[EXERCISE PASSAGE — start]
Implementation:Togethercomputer Together python Endpoints Resource
| Knowledge Sources | |
|---|---|
| Domains | Infrastructure, Model_Deployment |
| Last Updated | 2026-02-15 16:00 GMT |
Overview
Concrete tool for managing dedicated inference endpoints on the Together AI platform provided by the Together Python SDK.
Description
The Endpoints class provides a complete API resource for creating, listing, retrieving, updating, and deleting dedicated inference endpoints. It supports autoscaling configuration, hardware selection, availability zone management, and endpoint lifecycle control. Both synchronous (Endpoints) and asynchronous (AsyncEndpoints) variants are provided.
⚠️ Deprecation Notice: The `disable_prompt_cache` parameter (CLI flag: `--no-prompt-cache`) in `create()` and `update()` is deprecated and will be removed in a future version.
Usage
Import this class when you need to programmatically manage dedicated model deployment endpoints, including creating new endpoints with specific hardware, adjusting autoscaling parameters, or querying available hardware configurations.
Code Reference
Source Location
- Repository: Together Python
- File: src/together/resources/endpoints.py
- Lines: 1-612
Signature
class Endpoints:
def __init__(self, client: TogetherClient) -> None: ...
[EXERCISE PASSAGE — finish]
[SOURCE DATA — start]
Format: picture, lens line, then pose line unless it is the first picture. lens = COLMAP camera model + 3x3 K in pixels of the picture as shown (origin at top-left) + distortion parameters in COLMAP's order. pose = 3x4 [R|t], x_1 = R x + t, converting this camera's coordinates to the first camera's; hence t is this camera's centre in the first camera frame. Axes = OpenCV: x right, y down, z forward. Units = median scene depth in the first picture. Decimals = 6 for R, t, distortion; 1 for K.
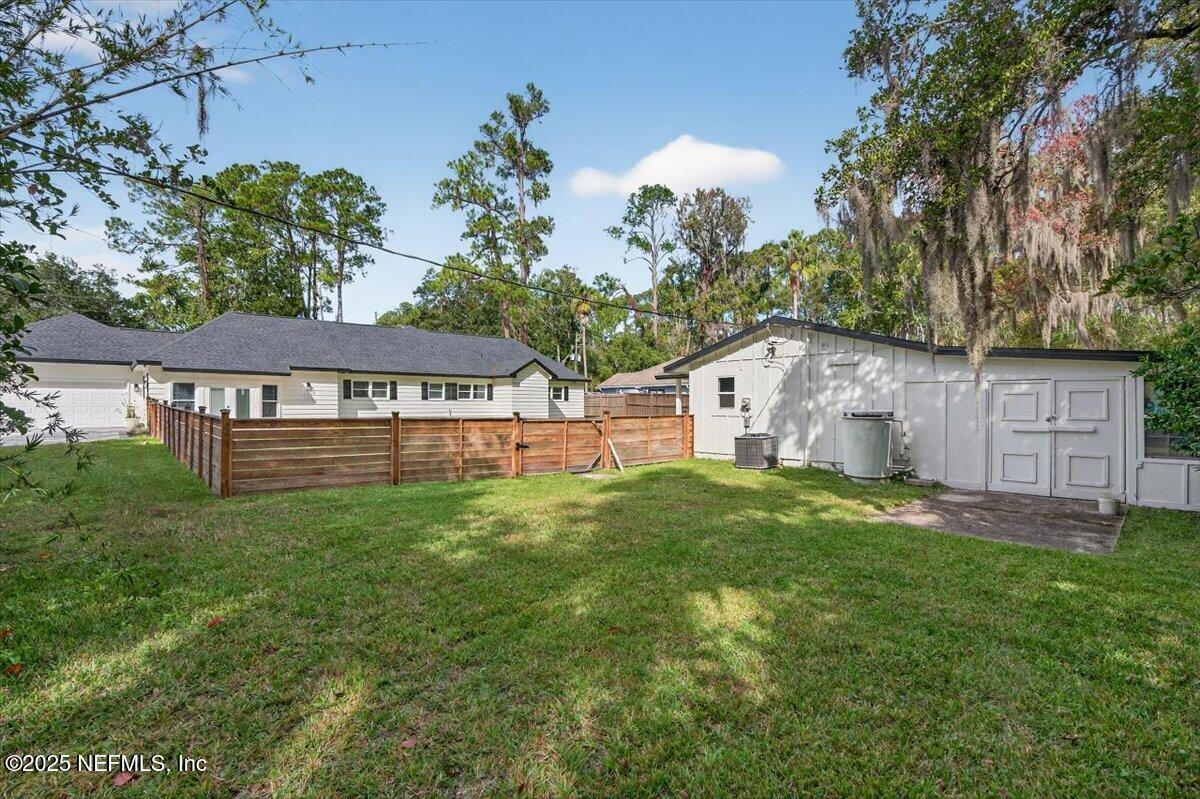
[SOURCE DATA — finish]
• _YOUR TASKS_
a: Decide whether each statement below agrees with the Together Endpoints reference page. Answer yes or no for each, and quote the deciding words of the page exactly.
(i) The page offers only a synchronous variant of the class.
(ii) The `disable_prompt_cache` parameter is deprecated.
(iii) The class supports hardware selection for endpoints.
b: Carry on the Together Endpoints reference page from the point where it stops.

• _ANSWERS TO THIS EXERCISE_
a:
(i) No: "Both synchronous (Endpoints) and asynchronous (AsyncEndpoints) variants are provided."
(ii) Yes: "is deprecated and will be removed in a future version."
(iii) Yes: "It supports autoscaling configuration, hardware selection, availability zone management, and endpoint lifecycle control."

b:
def list(
self,
type: Optional[Literal["dedicated", "serverless"]] = None,
usage_type: Optional[Literal["on-demand", "reserved"]] = None,
mine: Optional[bool] = None,
) -> List[ListEndpoint]: ...
def create(
self,
*,
model: str,
hardware: str,
min_replicas: int,
max_replicas: int,
display_name: Optional[str] = None,
disable_prompt_cache: bool = True,
disable_speculative_decoding: bool = True,
state: Literal["STARTED", "STOPPED"] = "STARTED",
inactive_timeout: Optional[int] = None,
availability_zone: Optional[str] = None,
) -> DedicatedEndpoint: ...
def get(self, endpoint_id: str) -> DedicatedEndpoint: ...
def delete(self, endpoint_id: str) -> None: ...
def update(
self,
endpoint_id: str,
*,
min_replicas: Optional[int] = None,
max_replicas: Optional[int] = None,
state: Optional[Literal["STARTED", "STOPPED"]] = None,
display_name: Optional[str] = None,
inactive_timeout: Optional[int] = None,
) -> DedicatedEndpoint: ...
def list_hardware(self, model: Optional[str] = None) -> List[HardwareWithStatus]: ...
def list_avzones(self) -> List[str]: ...
Import
from together import Together
client = Together()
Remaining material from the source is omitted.